Once we identified the sensitivity analysis of muscle-tendon parameters on muscle activation optimization as the research topic, there were several avenues in which we would have liked to travel down further. In our study, we varied four parameters in three separate muscles individually. In the future, it would be useful to not only expand to other muscles but to examine the effects of multiple parameters changed within the model, as there are likely interdependencies. This could give more insight as to the ways in which muscles coordinate to perform tasks. Similarly, performing these analyses on different kinds of motion or different tasks would also be a great direction for future work, as the patterns and ranges of activations are task dependent.
Similarly, in the future, this work should be expanded to different objective functions as well. In our exploration, we used activation squared as the optimization function, as minimizing the sum of muscle activations squared has been found in previous studies (Ackermann et al. 2010) to produce motion very similar to the ways in which our bodies naturally select. It would be interesting through to expand to objectives such as the minimization of metabolic cost over the course of the motion. The sensitivity to these parameters with respect to different objectives is one question that we originally wanted to explore, though were unable to address in this study.

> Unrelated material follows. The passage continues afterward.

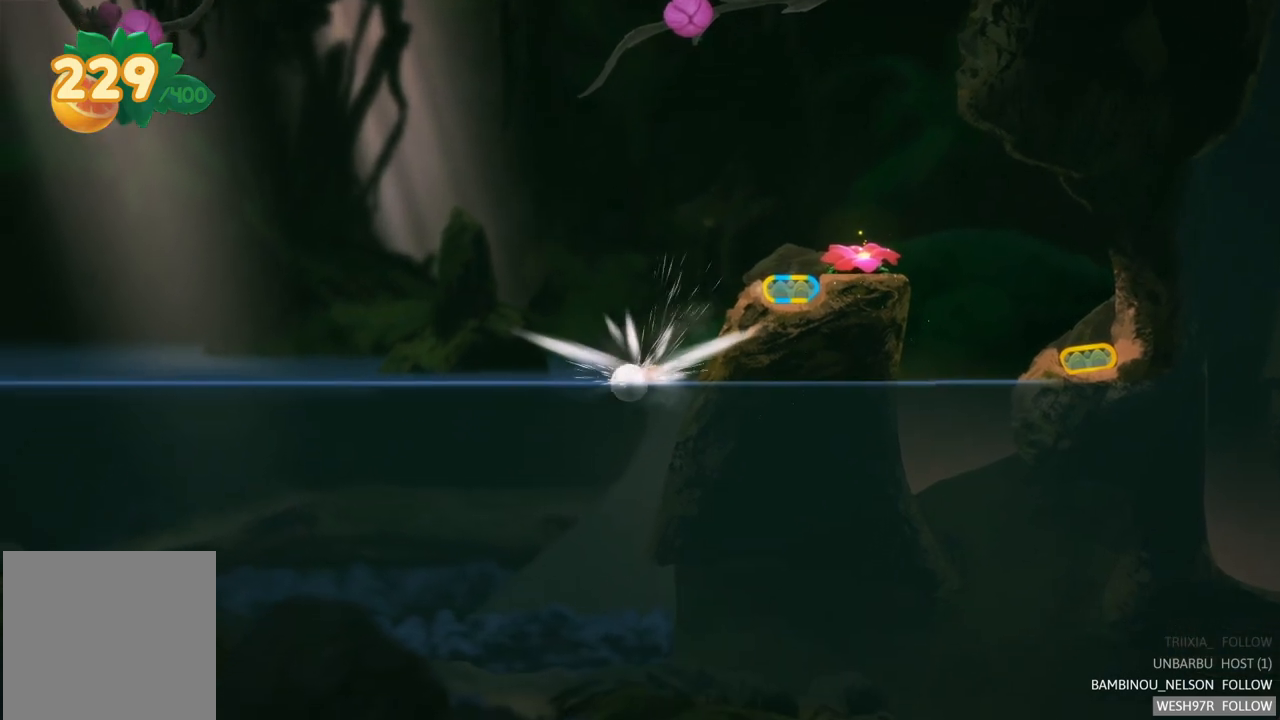
{"buttons": [], "left_stick": "left", "right_stick": "center", "events": [[217, "A", "down"], [283, "A", "up"]]}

All of these directions for future work will help to build and expand the understanding of how sensitive the result of complex optimizations are as a result of the underlying muscle-tendon parameters that are used in model creation. Our work has taken a good first step in understanding what parameters are the most influential to the resulting muscle-activations obtained from an optimization using direct collocation methods. Understanding these sensitivities allows us to know if the results we obtain are accurate, and also indicates which parameters can be the most influential as to why a movement is happening the way it does in the body. We can then create more accurate and detailed models, and form a better understanding biomechanics as a whole.
We would like to thank the ME485 teaching team, class, and members of the Neuromuscular Biomechanics Lab at Stanford for their assistance and guidance throughout this project, as well as for their aid in providing subject data, and helpful scripts needed to complete the project tasks.